Зола былых костров. Эпизод Ь

Эпизод Ь. Знак мягкого.


Двадцать пять  лет назад.
Колючинск.

  Юра Роблес привык лидерствовать. Во дворе, в классе своей Первой Гимназии. И школа не простая, и класс специализированный, химический. В студенческой группе. В турклубе.

   К археологам его занесло совсем случайно. Но ему понравилось.  Его качества проявились и здесь и как-то естественно он влился в круг студентов. Студенты были взрослыми людьми, другие права. А после отъезда «школоты» Юра вообще стал со студентами на равных. Ну разве что выпить у костра не давали, так, колпачок рома в чай…Но вместе с практикантами.

   Магия возраста на Юру больше не действовала.

   Тогда почему он подчинялся Рябоконю? Ничего выдающегося, даже нос обыкновенный.

   Со стороны в их Группе Лямбда  лидером опять был Юра. Костя Шереметьев отступал в сторону уже по дворовой привычке, Женя была девочкой с вытекающими… То есть, к ней тянулись, перед ней выпендривались, всё для неё, необходимости в инициативе нет. И Рябоконь не выпячивал свое старшинство, отдавая дань Юриным талантам и игры на гитаре, и знаний химии, и знаний разных сторон взрослой жизни, о которых у Глеба был пробел, с его же слов.

   Но группа делала то, что считал правильным  Рябоконь.

   И возможности добиваться благосклонности Жени он начисто Юре обломал. Без сцен и столкновений. Как-то получалось, что не в этот раз…

   Столкновение могло бы произойти, один раз точно. Тогда студент-выпускник Варламов одолжил кассету с записью концерта Саши Дольского в Политехе. Послушать пришел и Рябоконь.

   Старый магнитофонщик, Юра Роблес держал кишочки своей «Кометы» наружу. Где-то что подкручивалось отверткой, где-то подключались дополнительные контуры, коим не было места в корпусе. Поверх скелета вращались кассеты, связанные магнитной лентой через снимающие звук головки. Когда в комнату вошел Глеб, из колонок как раз звучал престранный, а проще хулиганистый «шедевр» Дольского:

   - Хотите вам я гасскажюу
   Как я любиль медам Анжюу.
  Медам Анже, медам Анжа,
   Она пгелестна и свежяаа…*

   А на строчках «Но тут пришёль Анжов Луи – И вмиг газбиль мэчты мои… _ Юра сделал вроде бы и шутовской жест обвинения или «перст указующий».

   Так Глеб узнал, что и Юра неровно дышит к Жене.

   И то, что Юра поставил в один ряд развратную «Анжюу» с Женей, Глебу не понравилось. Он сдержался . Всё могло оказаться вообще глупой шуткой. А к Женечке грязь не пристанет.

    По молчаливому соглашению Юре и впредь дозволялось блистать интеллектом и остроумием, проявлять таланты – обаять Женечку, она того достойна. Юра  ведь еще не знает, что главное уже произошло: Женя ответила на признание Глеба согласием. Каждый подходит со своим аршином… Юра их большой общий друг, другу можно. Да и истории с одноклассниками и затем сокурсниками Глеб всегда выслушивал с интересом, задавал вопросы, охотно знакомился с её друзьями.

   Догадывались ли они, что Глеб был жуткий сноб? И людей, непричастных к полю, к экспедициям, просто не воспринимал всерьёз. Взять того же Юру Роблеса.  Свой человек, знаток кодексов поведения. Он конечно будет добиваться Женечкиного внимания, но большего себе не позволит из уважения к Жене – он же полевик по прозвищу Румпель. Приличный полевик должен иметь прозвище. Или тебя не заметили.
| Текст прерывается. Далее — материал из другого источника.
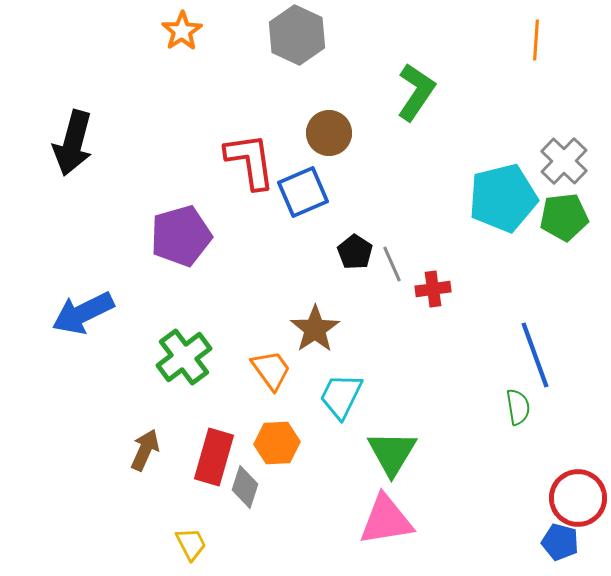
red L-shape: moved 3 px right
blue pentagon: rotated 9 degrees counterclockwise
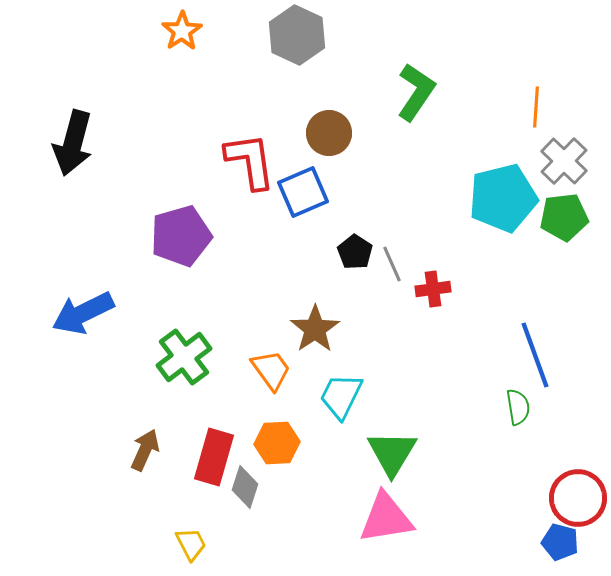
orange line: moved 67 px down
pink triangle: moved 2 px up
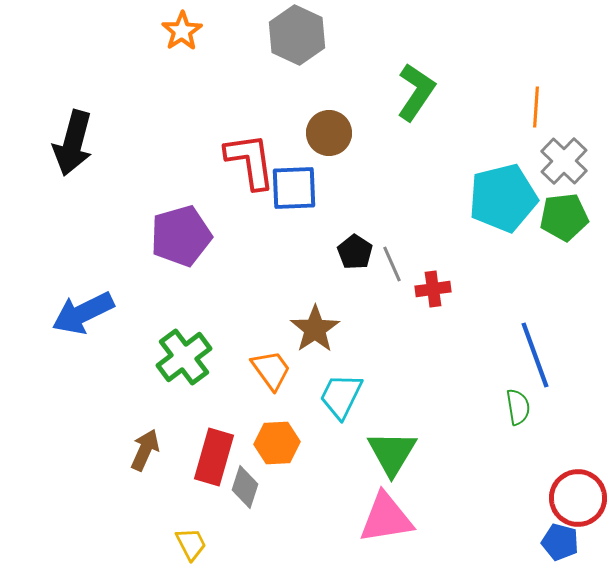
blue square: moved 9 px left, 4 px up; rotated 21 degrees clockwise
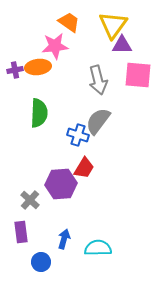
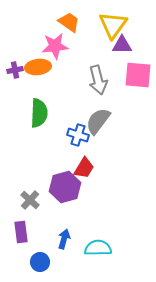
purple hexagon: moved 4 px right, 3 px down; rotated 12 degrees counterclockwise
blue circle: moved 1 px left
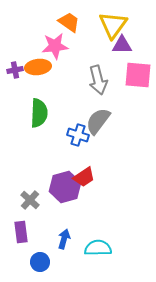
red trapezoid: moved 9 px down; rotated 25 degrees clockwise
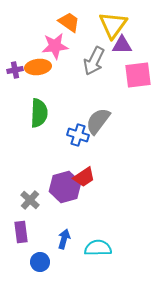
pink square: rotated 12 degrees counterclockwise
gray arrow: moved 4 px left, 19 px up; rotated 40 degrees clockwise
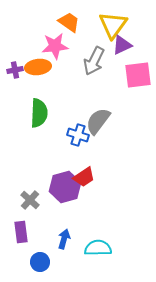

  Итак,  распускать свой тетеревиный хвост Юре перед Женей было можно. И было нельзя. Потому что друзья.

   И когда гвардейственные дамы при Особе завели с тремя  – Глеба выставили  наружу, тебя не касается, мы будем говорить о будущем ребят – разговор о том, с кем им дружить, Юра отнес мысленно гвардейственных к школьным педагогам (после выпуска всех ждёт школа, ну правда!)  – пусть чешут уши. Мы знаем, с кем нам хочется дружить, а не с кем положено. Как пошло лицо Глеба пятнами, трое видели. И только дождались конца долгого разговора, пошли искать друга.

   Друг сидел на скамейке в конце Каскадной площади, что упирается в Набережную и бесцельно кидал камни в воду. Он поднял глаза и внимательно осмотрел каждого: Юру Румпеля, любимую Женечку, друга Костю Шереметьева, будущего генерала. Настоящие друзья. Такими они остались в памяти навсегда. И через тридцать лет несовпадение образов не стёрло прежнюю картину.

   
   На первый раз не сработало, сработало в другой раз.